Closed codethief closed 3 years ago

codethief commented 3 years ago

https://docs.quantifiedcode.com/python-anti-patterns/performance/using_key_in_list_to_check_if_key_is_contained_in_a_list.html currently claims the following code,

s = set([1, 2, 3, 4])

if 3 in s:
    print("The number 3 is in the list.")
else:
    print("The number 3 is NOT in the list.")

is more efficient than one where s is a list. Strictly speaking, this is wrong. When creating the set, the set() constructor first needs to compare all elements with one another to eliminate duplicates, leading to a time complexity of O(n²). Meanwhile, s in mylist has complexity O(n).

Some numbers:

$ python3 -m timeit "l = list(range(1000000)); print(500 in l)"
20 loops, best of 5: 15 msec per loop
$ python3 -m timeit "l = set(range(1000000)); print(500 in l)"
10 loops, best of 5: 35.4 msec per loop

(I had to use a large list/set here to get a reliable time measurement.)
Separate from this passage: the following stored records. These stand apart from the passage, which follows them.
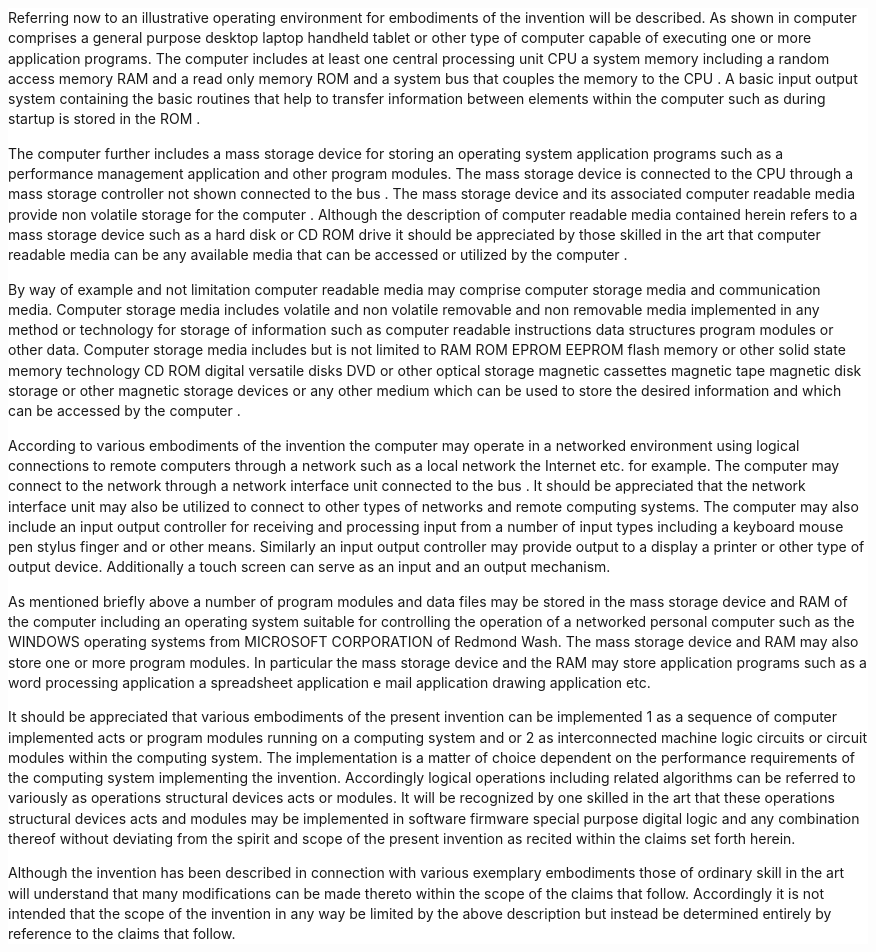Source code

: Referring now to an illustrative operating environment for embodiments of the invention will be described. As shown in computer comprises a general purpose desktop laptop handheld tablet or other type of computer capable of executing one or more application programs. The computer includes at least one central processing unit CPU a system memory including a random access memory RAM and a read only memory ROM and a system bus that couples the memory to the CPU . A basic input output system containing the basic routines that help to transfer information between elements within the computer such as during startup is stored in the ROM .

The computer further includes a mass storage device for storing an operating system application programs such as a performance management application and other program modules. The mass storage device is connected to the CPU through a mass storage controller not shown connected to the bus . The mass storage device and its associated computer readable media provide non volatile storage for the computer . Although the description of computer readable media contained herein refers to a mass storage device such as a hard disk or CD ROM drive it should be appreciated by those skilled in the art that computer readable media can be any available media that can be accessed or utilized by the computer .

By way of example and not limitation computer readable media may comprise computer storage media and communication media. Computer storage media includes volatile and non volatile removable and non removable media implemented in any method or technology for storage of information such as computer readable instructions data structures program modules or other data. Computer storage media includes but is not limited to RAM ROM EPROM EEPROM flash memory or other solid state memory technology CD ROM digital versatile disks DVD or other optical storage magnetic cassettes magnetic tape magnetic disk storage or other magnetic storage devices or any other medium which can be used to store the desired information and which can be accessed by the computer .

According to various embodiments of the invention the computer may operate in a networked environment using logical connections to remote computers through a network such as a local network the Internet etc. for example. The computer may connect to the network through a network interface unit connected to the bus . It should be appreciated that the network interface unit may also be utilized to connect to other types of networks and remote computing systems. The computer may also include an input output controller for receiving and processing input from a number of input types including a keyboard mouse pen stylus finger and or other means. Similarly an input output controller may provide output to a display a printer or other type of output device. Additionally a touch screen can serve as an input and an output mechanism.

As mentioned briefly above a number of program modules and data files may be stored in the mass storage device and RAM of the computer including an operating system suitable for controlling the operation of a networked personal computer such as the WINDOWS operating systems from MICROSOFT CORPORATION of Redmond Wash. The mass storage device and RAM may also store one or more program modules. In particular the mass storage device and the RAM may store application programs such as a word processing application a spreadsheet application e mail application drawing application etc.

It should be appreciated that various embodiments of the present invention can be implemented 1 as a sequence of computer implemented acts or program modules running on a computing system and or 2 as interconnected machine logic circuits or circuit modules within the computing system. The implementation is a matter of choice dependent on the performance requirements of the computing system implementing the invention. Accordingly logical operations including related algorithms can be referred to variously as operations structural devices acts or modules. It will be recognized by one skilled in the art that these operations structural devices acts and modules may be implemented in software firmware special purpose digital logic and any combination thereof without deviating from the spirit and scope of the present invention as recited within the claims set forth herein.

Although the invention has been described in connection with various exemplary embodiments those of ordinary skill in the art will understand that many modifications can be made thereto within the scope of the claims that follow. Accordingly it is not intended that the scope of the invention in any way be limited by the above description but instead be determined entirely by reference to the claims that follow.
Sure s in myset alone has average complexity O(1), so I definitely understand point the text is trying to make. I guess the above set creation is simply undermining it. :)

On a side note, the set creation in the code example can do without the list literal and be simplified to:

s = {1, 2, 3, 4}
# or, like I wrote in my time measurement,
s = set(range(1000000))

which one might also call more idiomatic than set([1, 2, 3, 4]). (Obviously, this doesn't change the complexity, i.e. the performance characteristics stay the same outside of no longer having to allocate memory for the list, because the set() constructor still needs to filter out duplicates.)

haakonvt commented 3 years ago

When creating the set, the set() constructor first needs to compare all elements with one another to eliminate duplicates, leading to a time complexity of O(n²).

Pretty sure converting a sequence to a set has linear time complexity? Each add is O(1), so N inserts result in O(n), right?

codethief commented 3 years ago

You're right, looks like I had a serious brain fart. Judging by https://github.com/python/cpython/blob/main/Objects/setobject.c (in particular, the functions make_new_set(), set_update_internal(), set_add_key() and set_add_entry()), set creation is O(n) due to the set hashing every new item and putting it inside a hash table (in the form of a simple C array). The hash function still produces additional (but constant) costs compared to list creation (which is O(n) as well), leading to a slightly worse linear factor in front of the O(n) dependency, which therefore explains the time difference in my measurements. But of course it's not O(n²), as I had claimed. Sorry about that!